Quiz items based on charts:
=== Begin Enclosure ===

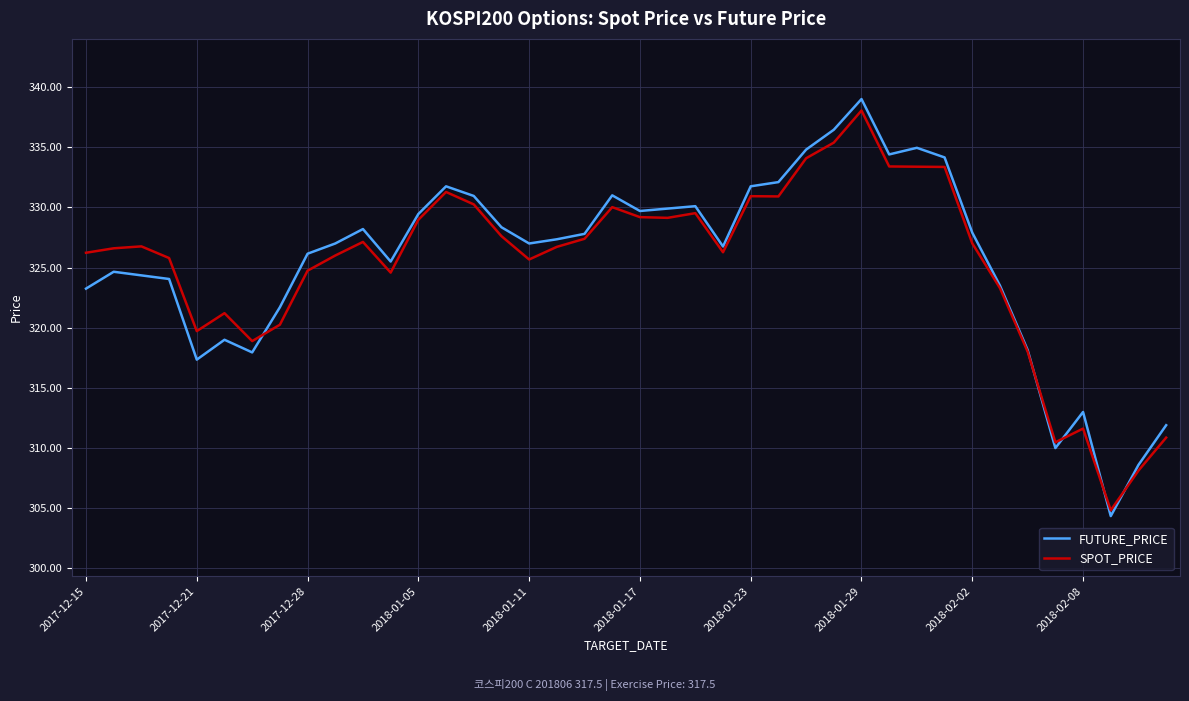

What is the greatest value displayed?

339.0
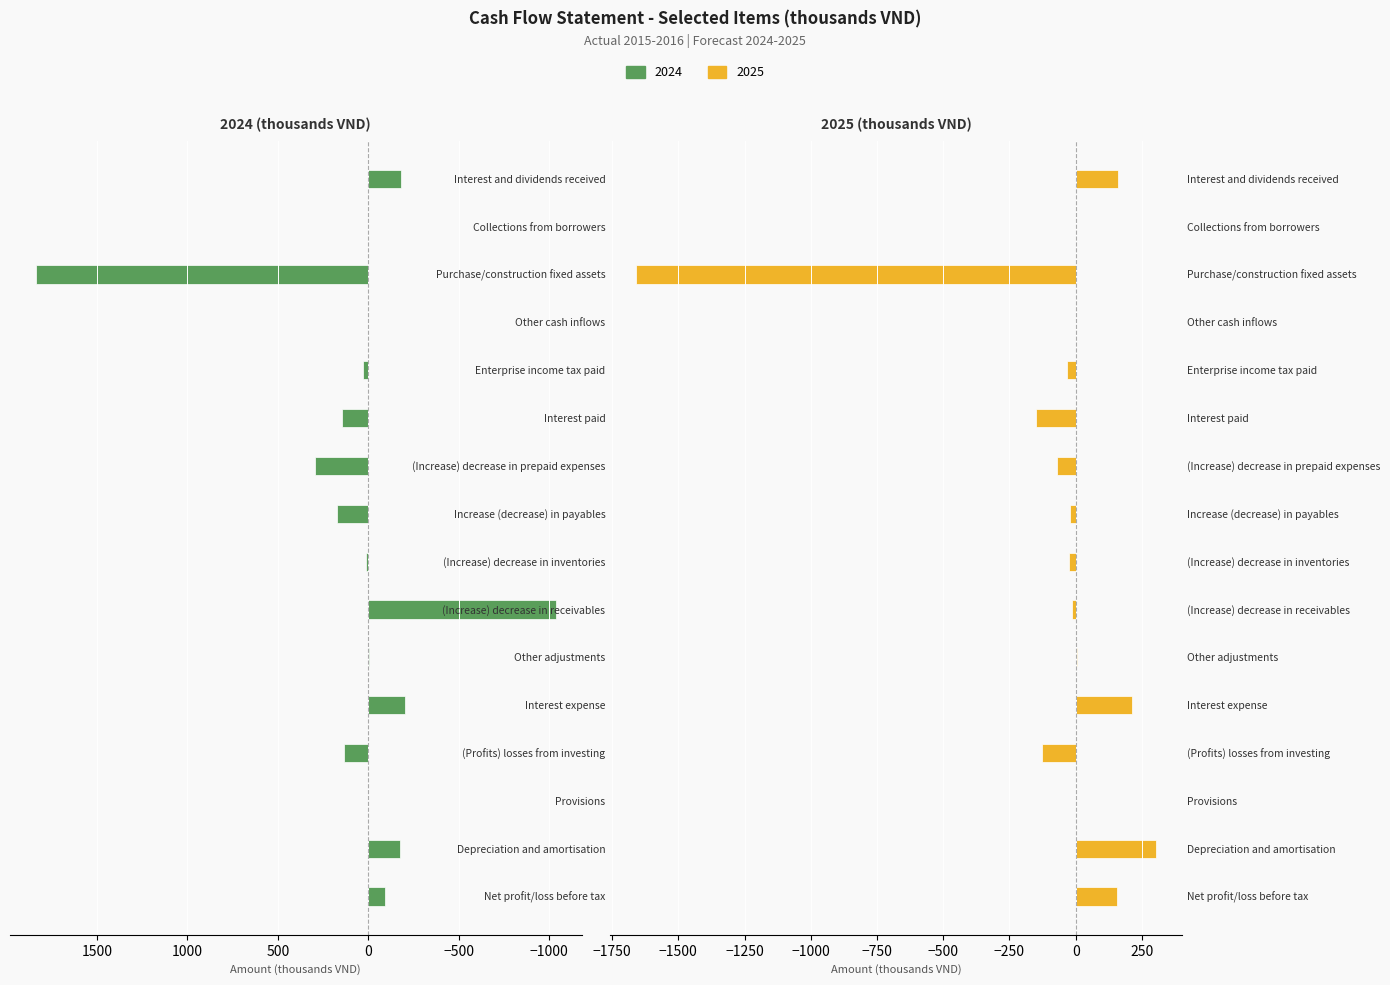

What is the difference between the second highest and minimum values in the 2024 series?

1331.3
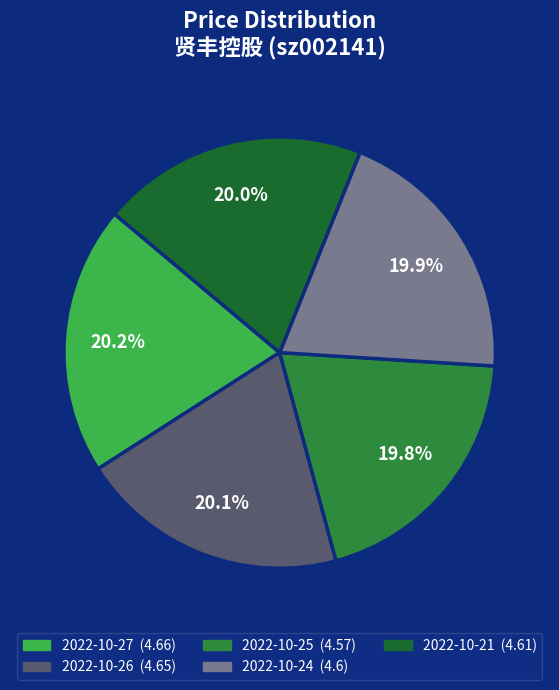

Is there any slice that represents more than half of the pie?

No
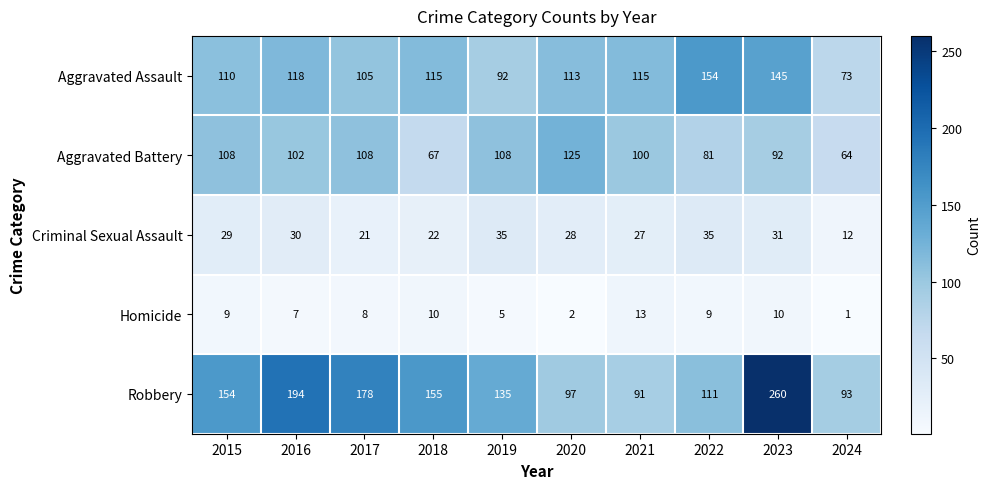

Which series changed the most between 2016 and 2024?

Robbery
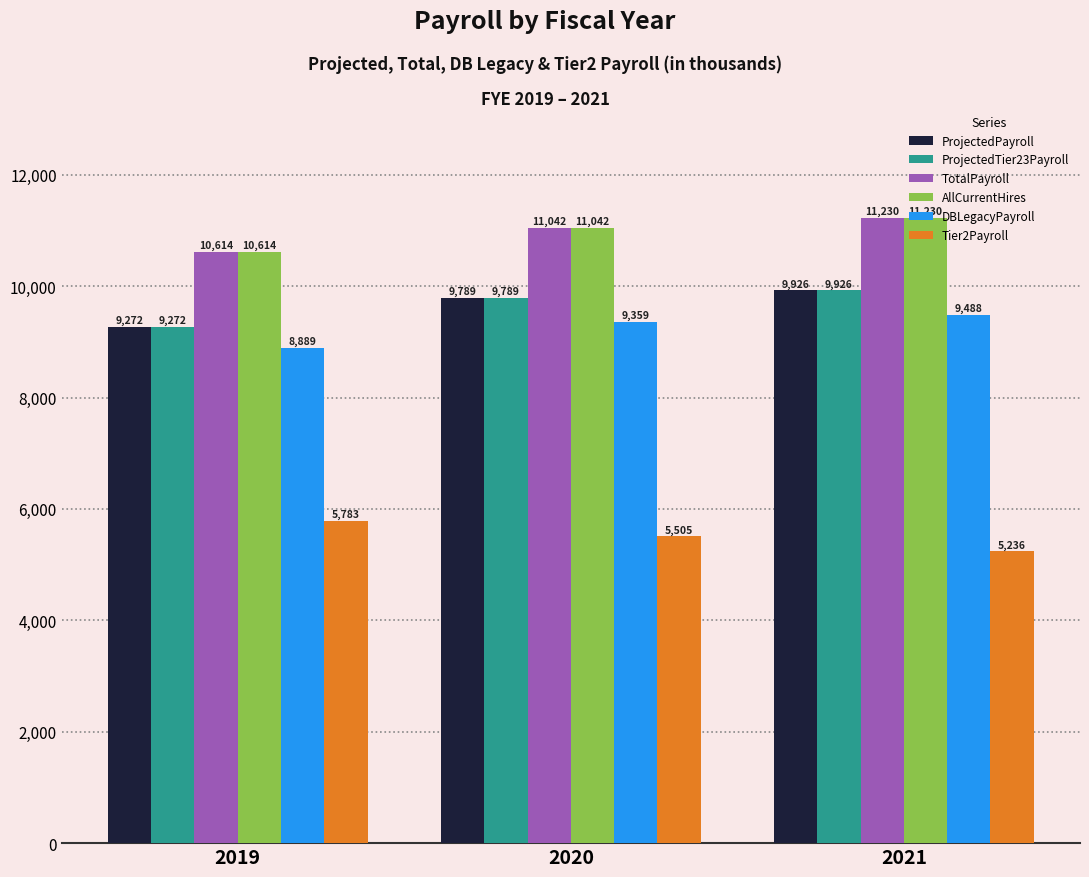

What value does the DBLegacyPayroll series have at 2021?

9488.3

=== End Enclosure ===

Task to complete
Pick out every line in the records above that contains the word "What", matching its case exactly.

Reply to the exercise
What is the greatest value displayed?
What is the difference between the second highest and minimum values in the 2024 series?
What value does the DBLegacyPayroll series have at 2021?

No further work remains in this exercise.